Problem to work on:
Write out the data word for word, from the line containing "Aún no hay reseñas" through the end of the data, leaving out the pictures.

Source material:
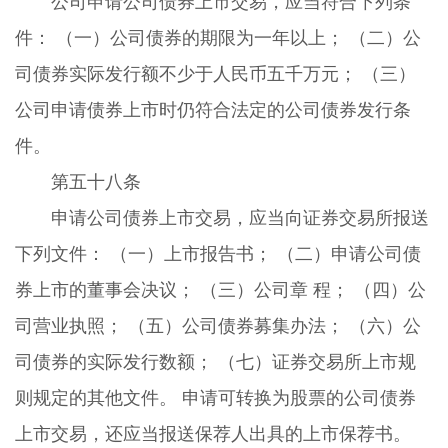
公司申请公司债券上市交易，应当符合下列条
件： （一）公司债券的期限为一年以上； （二）公
司债券实际发行额不少于人民币五千万元； （三）
公司申请债券上市时仍符合法定的公司债券发行条
件。
第五十八条
申请公司债券上市交易，应当向证券交易所报送
下列文件： （一）上市报告书； （二）申请公司债
券上市的董事会决议； （三）公司章 程； （四）公
司营业执照； （五）公司债券募集办法； （六）公
司债券的实际发行数额； （七）证券交易所上市规
则规定的其他文件。 申请可转换为股票的公司债券
上市交易，还应当报送保荐人出具的上市保荐书。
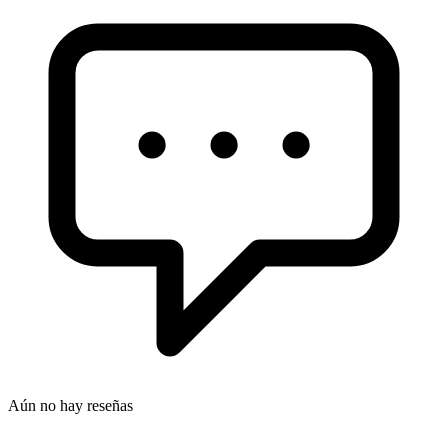
Aún no hay reseñas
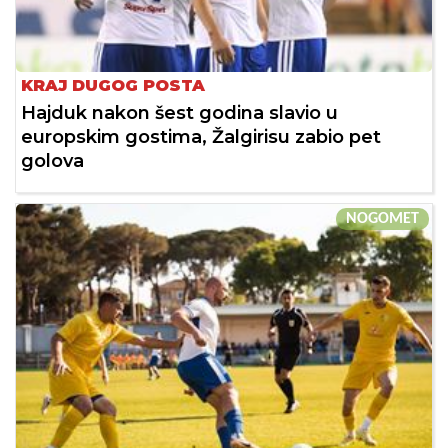
KRAJ DUGOG POSTA
Hajduk nakon šest godina slavio u
europskim gostima, Žalgirisu zabio pet
golova
NOGOMET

Output for this task:
Aún no hay reseñas
KRAJ DUGOG POSTA
Hajduk nakon šest godina slavio u
europskim gostima, Žalgirisu zabio pet
golova
NOGOMET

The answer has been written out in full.